**** Data excerpt

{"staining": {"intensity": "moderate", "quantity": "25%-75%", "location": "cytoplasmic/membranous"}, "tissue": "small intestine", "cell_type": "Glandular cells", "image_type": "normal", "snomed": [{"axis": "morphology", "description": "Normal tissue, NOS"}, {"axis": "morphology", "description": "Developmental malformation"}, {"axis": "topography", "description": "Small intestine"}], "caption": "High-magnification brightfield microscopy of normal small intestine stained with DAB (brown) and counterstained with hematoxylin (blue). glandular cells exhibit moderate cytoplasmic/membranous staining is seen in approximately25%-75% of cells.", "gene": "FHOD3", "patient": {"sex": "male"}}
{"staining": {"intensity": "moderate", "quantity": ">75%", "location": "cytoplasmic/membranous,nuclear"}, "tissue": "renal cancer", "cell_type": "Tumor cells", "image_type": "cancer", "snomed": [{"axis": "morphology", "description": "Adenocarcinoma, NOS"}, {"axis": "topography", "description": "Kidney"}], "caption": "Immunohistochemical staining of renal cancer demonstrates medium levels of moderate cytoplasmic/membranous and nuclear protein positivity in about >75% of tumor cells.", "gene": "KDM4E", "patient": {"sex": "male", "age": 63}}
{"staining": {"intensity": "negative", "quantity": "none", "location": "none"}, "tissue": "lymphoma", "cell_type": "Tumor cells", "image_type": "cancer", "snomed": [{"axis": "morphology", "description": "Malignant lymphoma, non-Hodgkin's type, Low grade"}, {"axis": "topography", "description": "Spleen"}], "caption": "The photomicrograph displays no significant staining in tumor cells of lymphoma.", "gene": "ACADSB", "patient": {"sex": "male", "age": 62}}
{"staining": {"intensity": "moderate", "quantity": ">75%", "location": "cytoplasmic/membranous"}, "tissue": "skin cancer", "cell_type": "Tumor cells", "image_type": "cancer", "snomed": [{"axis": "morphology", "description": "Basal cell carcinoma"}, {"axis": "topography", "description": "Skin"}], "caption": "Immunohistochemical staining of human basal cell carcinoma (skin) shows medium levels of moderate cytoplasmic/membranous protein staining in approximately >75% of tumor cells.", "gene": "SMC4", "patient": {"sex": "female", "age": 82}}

********

▸ **Your instructions**
An exact copy of every line above is what this asks for.

▸ **Written reply**
{"staining": {"intensity": "moderate", "quantity": "25%-75%", "location": "cytoplasmic/membranous"}, "tissue": "small intestine", "cell_type": "Glandular cells", "image_type": "normal", "snomed": [{"axis": "morphology", "description": "Normal tissue, NOS"}, {"axis": "morphology", "description": "Developmental malformation"}, {"axis": "topography", "description": "Small intestine"}], "caption": "High-magnification brightfield microscopy of normal small intestine stained with DAB (brown) and counterstained with hematoxylin (blue). glandular cells exhibit moderate cytoplasmic/membranous staining is seen in approximately25%-75% of cells.", "gene": "FHOD3", "patient": {"sex": "male"}}
{"staining": {"intensity": "moderate", "quantity": ">75%", "location": "cytoplasmic/membranous,nuclear"}, "tissue": "renal cancer", "cell_type": "Tumor cells", "image_type": "cancer", "snomed": [{"axis": "morphology", "description": "Adenocarcinoma, NOS"}, {"axis": "topography", "description": "Kidney"}], "caption": "Immunohistochemical staining of renal cancer demonstrates medium levels of moderate cytoplasmic/membranous and nuclear protein positivity in about >75% of tumor cells.", "gene": "KDM4E", "patient": {"sex": "male", "age": 63}}
{"staining": {"intensity": "negative", "quantity": "none", "location": "none"}, "tissue": "lymphoma", "cell_type": "Tumor cells", "image_type": "cancer", "snomed": [{"axis": "morphology", "description": "Malignant lymphoma, non-Hodgkin's type, Low grade"}, {"axis": "topography", "description": "Spleen"}], "caption": "The photomicrograph displays no significant staining in tumor cells of lymphoma.", "gene": "ACADSB", "patient": {"sex": "male", "age": 62}}
{"staining": {"intensity": "moderate", "quantity": ">75%", "location": "cytoplasmic/membranous"}, "tissue": "skin cancer", "cell_type": "Tumor cells", "image_type": "cancer", "snomed": [{"axis": "morphology", "description": "Basal cell carcinoma"}, {"axis": "topography", "description": "Skin"}], "caption": "Immunohistochemical staining of human basal cell carcinoma (skin) shows medium levels of moderate cytoplasmic/membranous protein staining in approximately >75% of tumor cells.", "gene": "SMC4", "patient": {"sex": "female", "age": 82}}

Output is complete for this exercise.